## About this task
Pictures in the data below are not part of the copy; transcribe everything else exactly.

## Given data
----

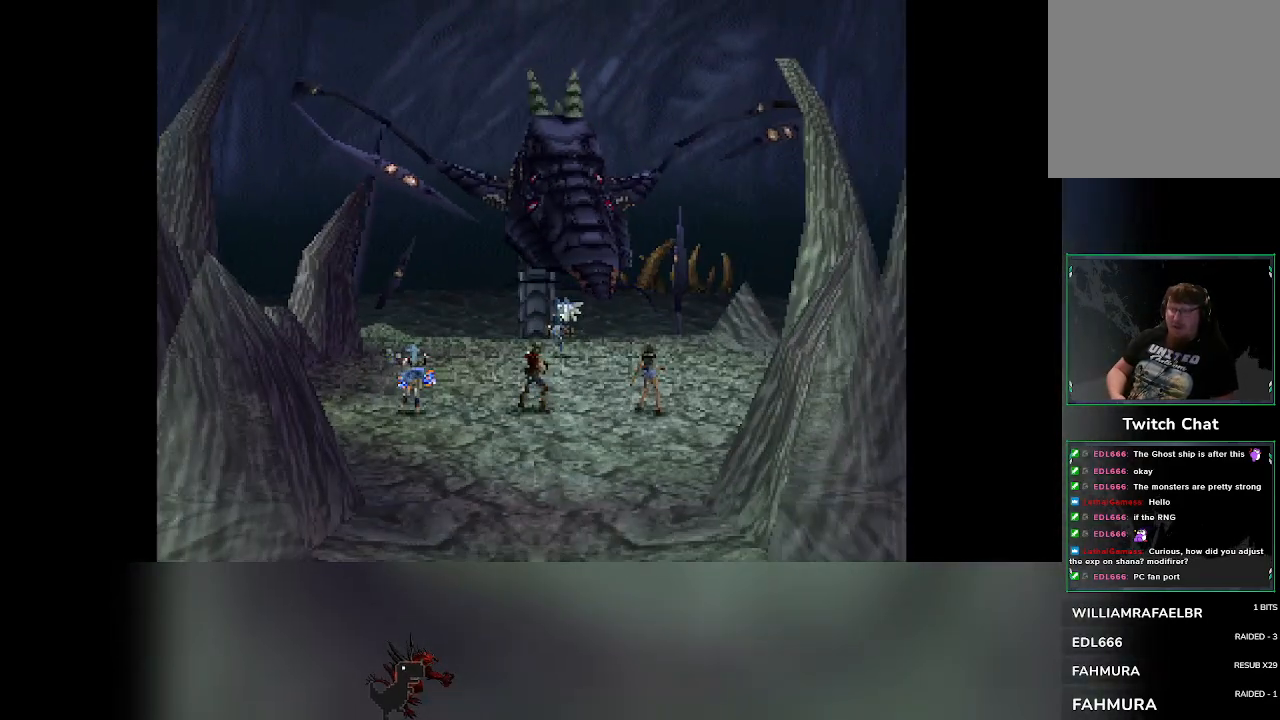
{"buttons": [], "left_stick": "center", "events": []}
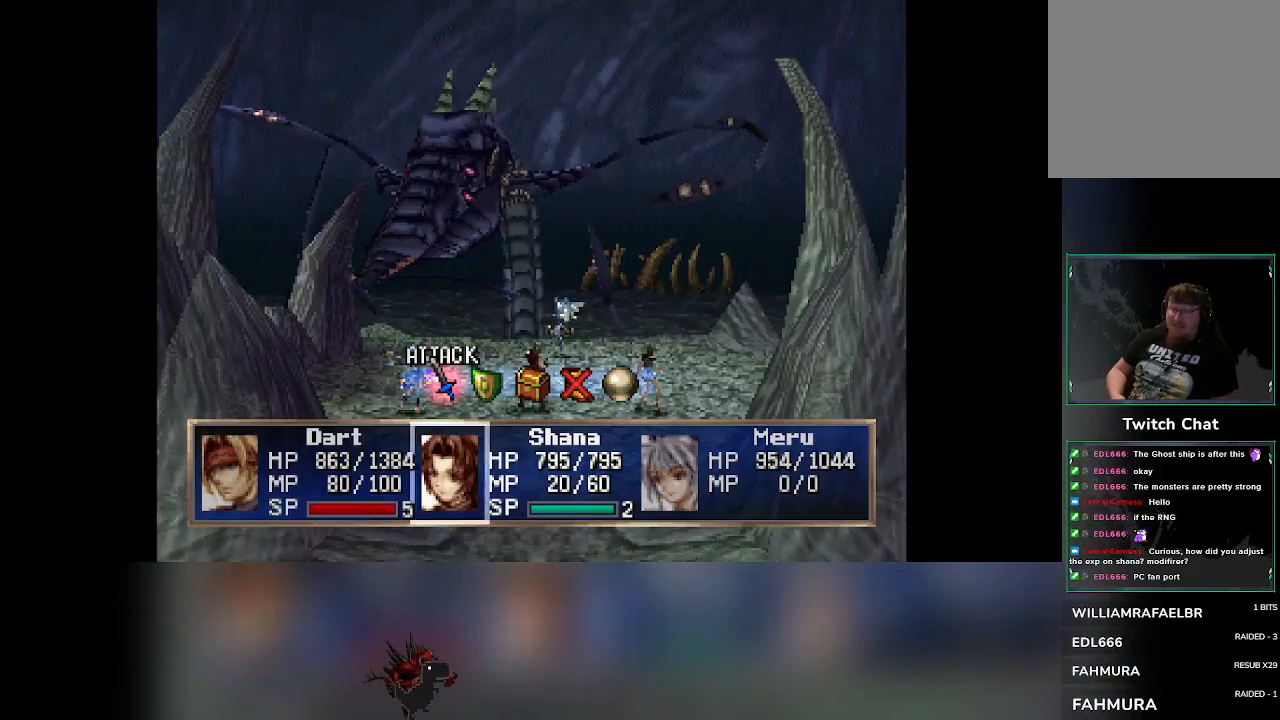
{"buttons": [], "left_stick": "center", "events": []}
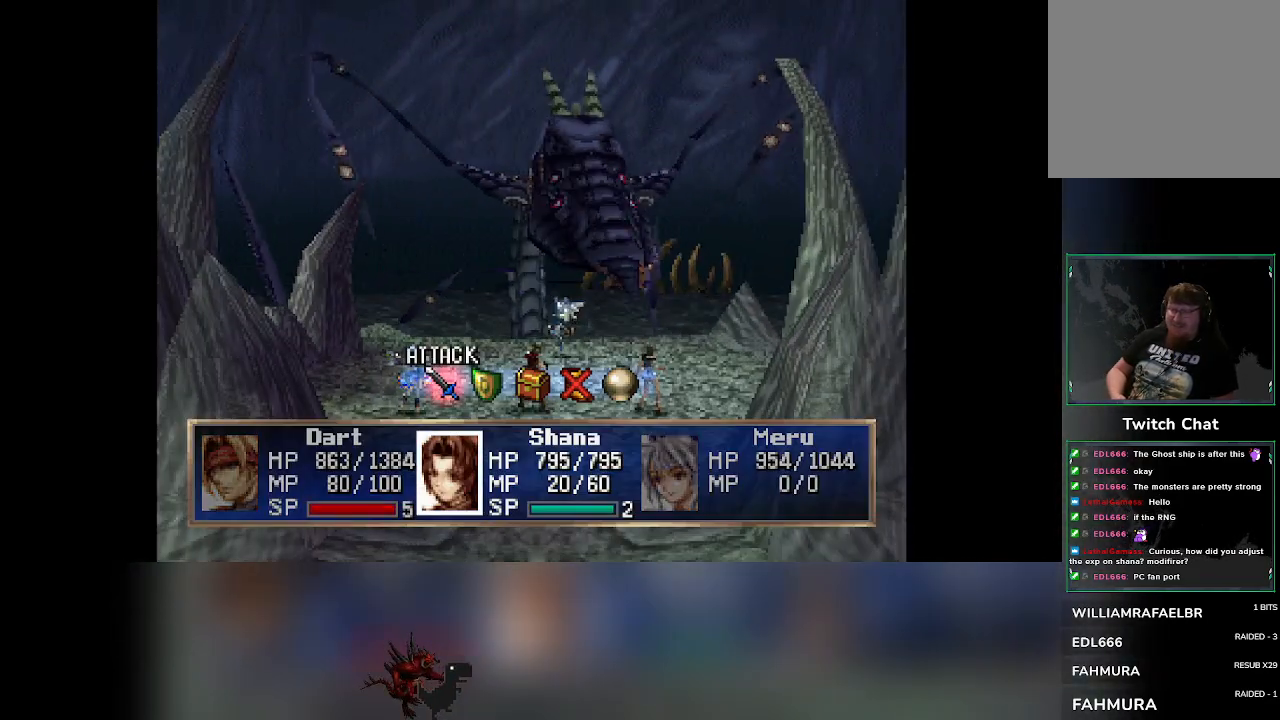
{"buttons": [], "left_stick": "center", "events": [[200, "DPAD_RIGHT", "down"], [217, "DPAD_RIGHT", "up"]]}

----

## Answer to the problem
{"buttons": [], "left_stick": "center", "events": []}
{"buttons": [], "left_stick": "center", "events": []}
{"buttons": [], "left_stick": "center", "events": [[200, "DPAD_RIGHT", "down"], [217, "DPAD_RIGHT", "up"]]}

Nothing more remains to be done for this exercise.